What I'm picturing is that the Platypus file will actually contain no information on how to filter or render the information inside of it. Platyvue will have its algorithms and then there will be a preferences file that gets created for each user and each unique .plat file they view in Platyvue. Any queries or filters or rendering preferences or whatever will be stored in the preferences file.
That way users don't have to have their own individual copy of the .plat file if they just want to read the information inside of it. They'll just need their own preferences file if they don't want the .plat file to load up in its default view every time.
As for Platypus itself, one of the important keywords is going to be something to the effect of "alternative." That way you can record more than one way to reach the same state. Another would be something like "sequence" so that you can reorder steps if you don't like how they serialized automatically. You would make a choice in Platyvue for output purposes (like calculating the BOM or rendering step-by-step instructions). If you've got a preferences file the choice will be saved so that next time you open the .plat file you don't have to make the selection again.

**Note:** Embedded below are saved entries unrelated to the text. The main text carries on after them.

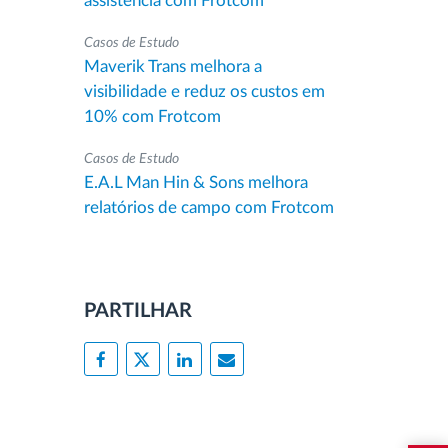
assistência com Frotcom
Casos de Estudo
Maverik Trans melhora a
visibilidade e reduz os custos em
10% com Frotcom
Casos de Estudo
E.A.L Man Hin & Sons melhora
relatórios de campo com Frotcom
PARTILHAR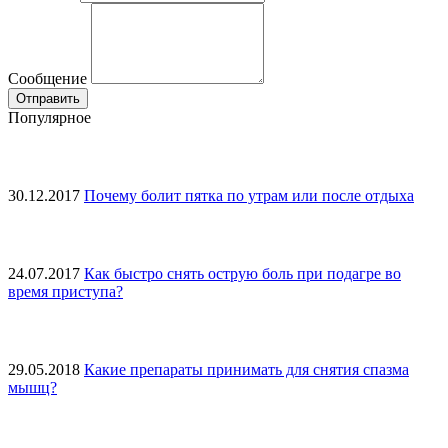
Сообщение
Популярное
30.12.2017
Почему болит пятка по утрам или после отдыха
24.07.2017
Как быстро снять острую боль при подагре во
время приступа?
29.05.2018
Какие препараты принимать для снятия спазма
мышц?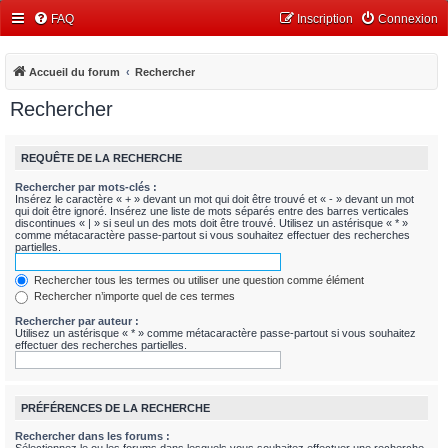
FAQ
Inscription
Connexion
Accueil du forum
Rechercher
Rechercher
REQUÊTE DE LA RECHERCHE
Rechercher par mots-clés :
Insérez le caractère « + » devant un mot qui doit être trouvé et « - » devant un mot
qui doit être ignoré. Insérez une liste de mots séparés entre des barres verticales
discontinues « | » si seul un des mots doit être trouvé. Utilisez un astérisque « * »
comme métacaractère passe-partout si vous souhaitez effectuer des recherches
partielles.
Rechercher tous les termes ou utiliser une question comme élément
Rechercher n’importe quel de ces termes
Rechercher par auteur :
Utilisez un astérisque « * » comme métacaractère passe-partout si vous souhaitez
effectuer des recherches partielles.
PRÉFÉRENCES DE LA RECHERCHE
Rechercher dans les forums :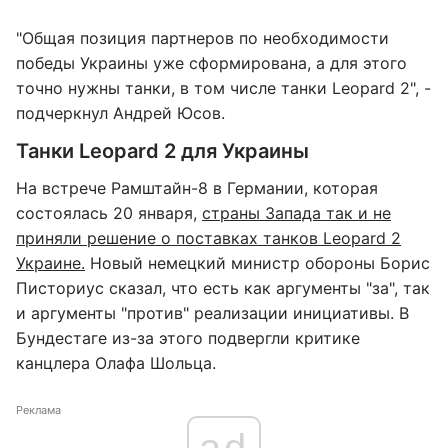
"Общая позиция партнеров по необходимости
победы Украины уже сформирована, а для этого
точно нужны танки, в том числе танки Leopard 2", -
подчеркнул Андрей Юсов.
Танки Leopard 2 для Украины
На встрече Рамштайн-8 в Германии, которая
состоялась 20 января,
страны Запада так и не
приняли решение о поставках танков Leopard 2
Украине.
Новый немецкий министр обороны Борис
Писториус сказал, что есть как аргументы "за", так
и аргументы "против" реализации инициативы. В
Бундестаге из-за этого подвергли критике
канцлера Олафа Шольца.
Реклама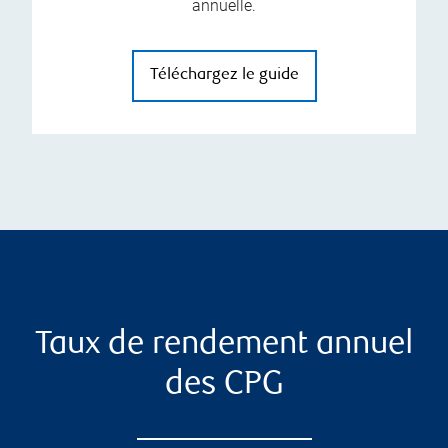
annuelle.
Téléchargez le guide
Taux de rendement annuel
des CPG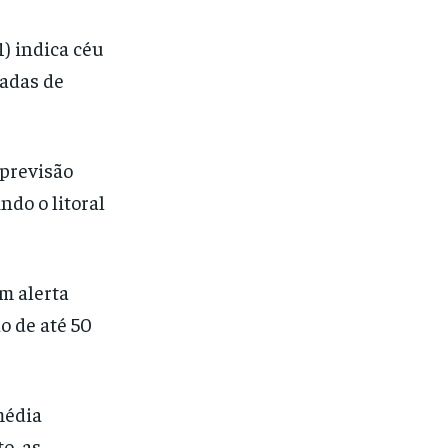
) indica céu
cadas de
 previsão
ndo o litoral
m alerta
o de até 50
média
o, as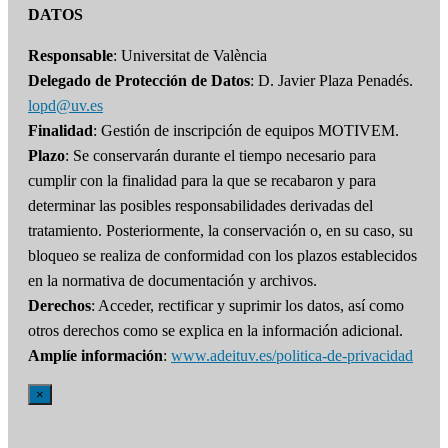
DATOS
Responsable
: Universitat de València
Delegado de Protección de Datos
: D. Javier Plaza Penadés.
lopd@uv.es
Finalidad
: Gestión de inscripción de equipos MOTIVEM.
Plazo
: Se conservarán durante el tiempo necesario para
cumplir con la finalidad para la que se recabaron y para
determinar las posibles responsabilidades derivadas del
tratamiento. Posteriormente, la conservación o, en su caso, su
bloqueo se realiza de conformidad con los plazos establecidos
en la normativa de documentación y archivos.
Derechos
: Acceder, rectificar y suprimir los datos, así como
otros derechos como se explica en la información adicional.
Amplíe información
:
www.adeituv.es/politica-de-privacidad
×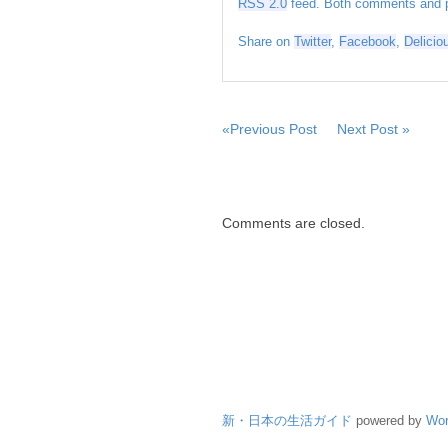
RSS 2.0
feed. Both comments and pi
／
香
Share on
Twitter
,
Facebook
,
Delicio
川
は
１
６
日
«Previous Post
Next Post »
は
Comments are closed.
新・日本の生活ガイド
powered by
Wor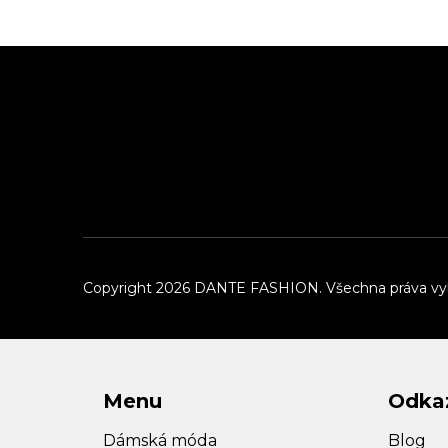
Z
á
p
a
t
í
Copyright 2026
DANTE FASHION
. Všechna práva v
Menu
Odka
Dámská móda
Blog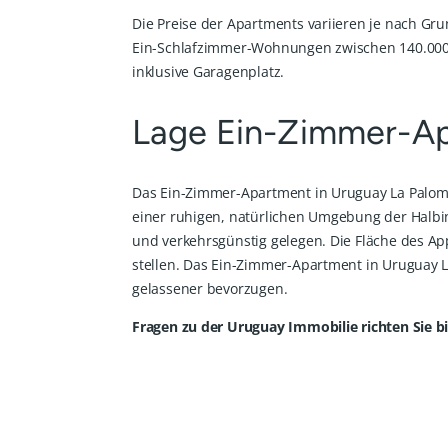
Die Preise der Apartments variieren je nach Gr
Ein-Schlafzimmer-Wohnungen zwischen 140.000 
inklusive Garagenplatz.
Lage Ein-Zimmer-Ap
Das Ein-Zimmer-Apartment in Uruguay La Paloma 
einer ruhigen, natürlichen Umgebung der Halbin
und verkehrsgünstig gelegen. Die Fläche des Ap
stellen. Das Ein-Zimmer-Apartment in Uruguay L
gelassener bevorzugen.
Fragen zu der Uruguay Immobilie richten Sie b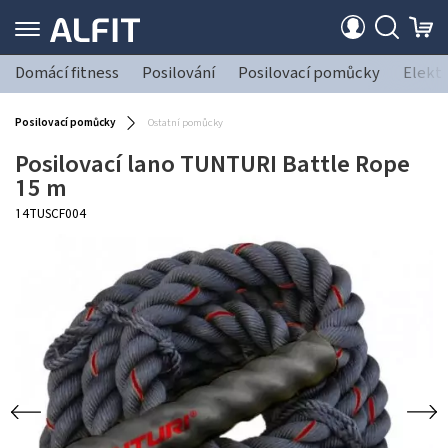
Domácí fitness
Posilování
Posilovací pomůcky
Elekt
Posilovací pomůcky
Ostatní pomůcky
Posilovací lano TUNTURI Battle Rope
15 m
14TUSCF004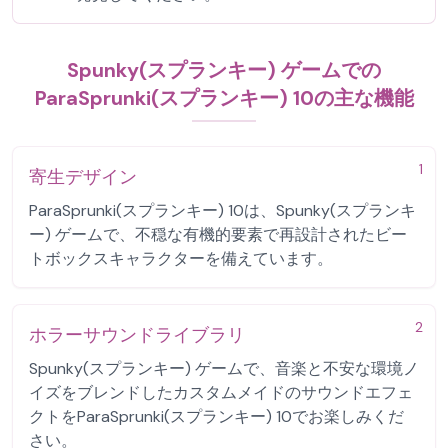
Spunky(スプランキー) ゲームでの
ParaSprunki(スプランキー) 10の主な機能
1
寄生デザイン
ParaSprunki(スプランキー) 10は、Spunky(スプランキ
ー) ゲームで、不穏な有機的要素で再設計されたビー
トボックスキャラクターを備えています。
2
ホラーサウンドライブラリ
Spunky(スプランキー) ゲームで、音楽と不安な環境ノ
イズをブレンドしたカスタムメイドのサウンドエフェ
クトをParaSprunki(スプランキー) 10でお楽しみくだ
さい。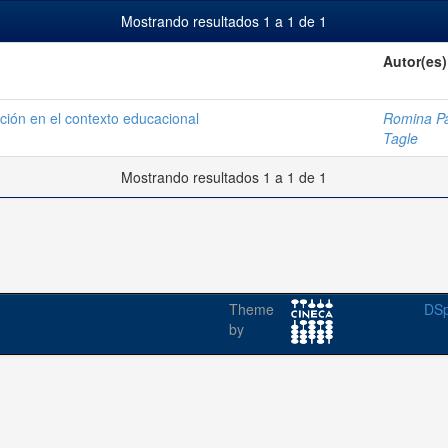
Mostrando resultados 1 a 1 de 1
Autor(es)
ación en el contexto educacional
Romina Pa
Tagle
Mostrando resultados 1 a 1 de 1
Theme
DSp
by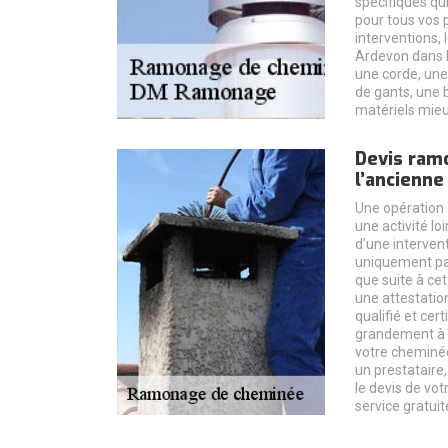
spécifiques qu
pour tous vos 
interventions,
Ardevon dans l
une corde, une 
de gants, une 
matériels mieux
Devis ram
l’ancienne
Une opération
une activité loi
d’une interven
uniquement par
que suite à cet
une attestation
qualifié et cer
grandement à l
votre cheminé
un prestataire
le devis de vot
service gratu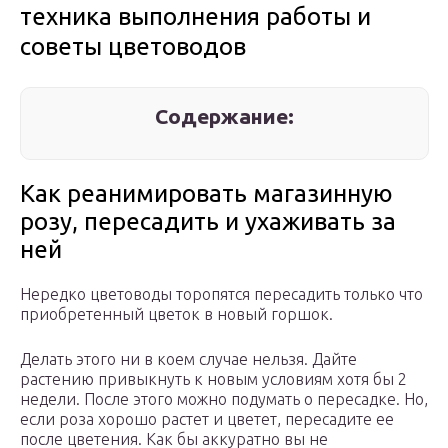
техника выполнения работы и
советы цветоводов
Содержание:
Как реанимировать магазинную
розу, пересадить и ухаживать за
ней
Нередко цветоводы торопятся пересадить только что
приобретенный цветок в новый горшок.
Делать этого ни в коем случае нельзя. Дайте
растению привыкнуть к новым условиям хотя бы 2
недели. После этого можно подумать о пересадке. Но,
если роза хорошо растет и цветет, пересадите ее
после цветения. Как бы аккуратно вы не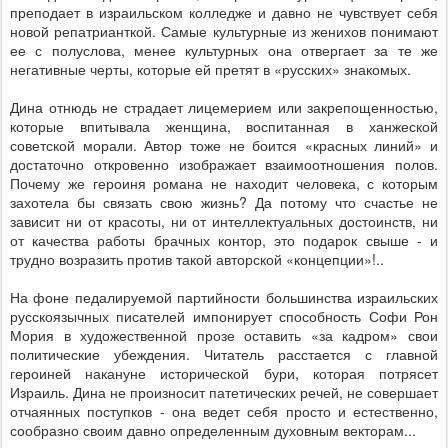
преподает в израильском колледже и давно не чувствует себя
новой репатрианткой. Самые культурные из женихов понимают
ее с полуслова, менее культурных она отвергает за те же
негативные черты, которые ей претят в «русских» знакомых.
Дина отнюдь не страдает лицемерием или закрепощенностью,
которые впитывала женщина, воспитанная в ханжеской
советской морали. Автор тоже не боится «красных линий» и
достаточно откровенно изображает взаимоотношения полов.
Почему же героиня романа не находит человека, с которым
захотела бы связать свою жизнь? Да потому что счастье не
зависит ни от красоты, ни от интеллектуальных достоинств, ни
от качества работы брачных контор, это подарок свыше - и
трудно возразить против такой авторской «концепции»!..
На фоне педалируемой партийности большинства израильских
русскоязычных писателей импонирует способность Софи Рон
Мория в художественной прозе оставить «за кадром» свои
политические убеждения. Читатель расстается с главной
героиней накануне исторической бури, которая потрясет
Израиль. Дина не произносит патетических речей, не совершает
отчаянных поступков - она ведет себя просто и естественно,
сообразно своим давно определенным духовным векторам...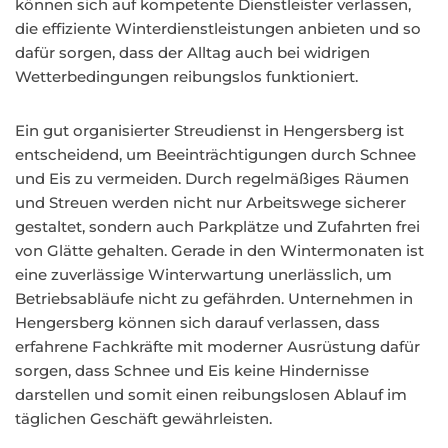
können sich auf kompetente Dienstleister verlassen,
die effiziente Winterdienstleistungen anbieten und so
dafür sorgen, dass der Alltag auch bei widrigen
Wetterbedingungen reibungslos funktioniert.
Ein gut organisierter Streudienst in Hengersberg ist
entscheidend, um Beeinträchtigungen durch Schnee
und Eis zu vermeiden. Durch regelmäßiges Räumen
und Streuen werden nicht nur Arbeitswege sicherer
gestaltet, sondern auch Parkplätze und Zufahrten frei
von Glätte gehalten. Gerade in den Wintermonaten ist
eine zuverlässige Winterwartung unerlässlich, um
Betriebsabläufe nicht zu gefährden. Unternehmen in
Hengersberg können sich darauf verlassen, dass
erfahrene Fachkräfte mit moderner Ausrüstung dafür
sorgen, dass Schnee und Eis keine Hindernisse
darstellen und somit einen reibungslosen Ablauf im
täglichen Geschäft gewährleisten.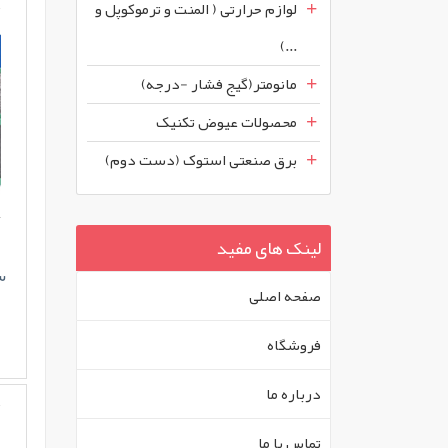
لوازم حرارتی ( المنت و ترموکوپل و
...)
مانومتر(گیج فشار -درجه)
محصولات عیوض تکنیک
برق صنعتی استوک (دست دوم)
لینک های مفید
س
صفحه اصلی
فروشگاه
درباره ما
تماس با ما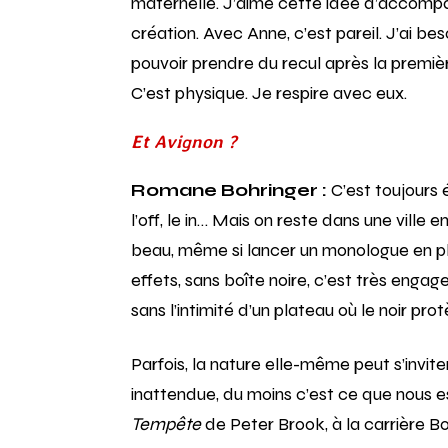
maternelle. J’aime cette idée d’accompag
création. Avec Anne, c’est pareil. J’ai be
pouvoir prendre du recul après la premièr
C’est physique. Je respire avec eux.
Et Avignon ?
Romane Bohringer :
C’est toujours é
l’off, le in… Mais on reste dans une vill
beau, même si lancer un monologue en plei
effets, sans boîte noire, c’est très enga
sans l’intimité d’un plateau où le noir pro
Parfois, la nature elle-même peut s’invi
inattendue, du moins c’est ce que nous es
Tempête
de Peter Brook, à la carrière Bo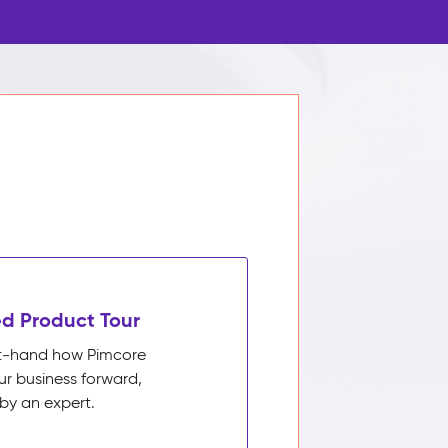
d Product Tour
rst-hand how Pimcore
ur business forward,
by an expert.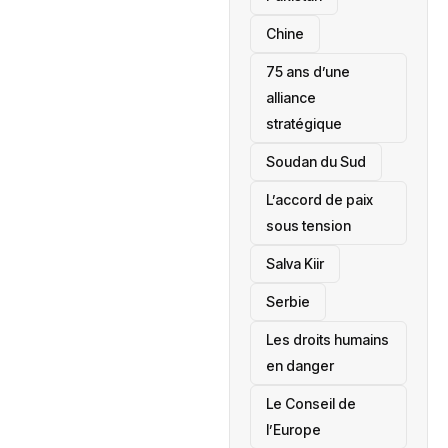
Chine
75 ans d’une
alliance
stratégique
‎Soudan du Sud
L’accord de paix
sous tension
Salva Kiir
‎Serbie
Les droits humains
en danger
‎Le Conseil de
l’Europe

That being said, I think there will be a lot of potential for clever algorithms that take advantage of how the Platypus data is all tagged and related. Just a couple that I can think of at the moment would be automatically choosing paths based on known user resources (like if Platyvue knows they've got a hand drill but not a drill press) and serializing steps semantically so that their order makes more sense (like laying out the big work pieces before the small pieces).
On Fri, Apr 17, 2015 at 8:41 PM, Jeremy Wright notifications@github.com wrote:
Sorry if you've already answered this.
If I wanted to generate a PDF assembly manual from my Platypus document, I would write a renderer that pulled out the relevant records, downloaded any linked images, etc, and then combined them into the PDF, correct? If so, how does my document renderer figure out which records are relevant? Do you just assume all steps and changes are relevant? Could use manuals be generated too, or will Platypus only work for generating assembly manuals?
— Reply to this email directly or view it on GitHub https://github.com/matthewmaier/platyvue/issues/3.
Sorry if you've already answered this.
If I wanted to generate a PDF assembly manual from my Platypus document, I would write a renderer that pulled out the relevant records, downloaded any linked images, etc, and then combined them into the PDF, correct? If so, how does my document renderer figure out which records are relevant? Do you just assume all steps and changes are relevant? Could use manuals be generated too, or will Platypus only work for generating assembly manuals?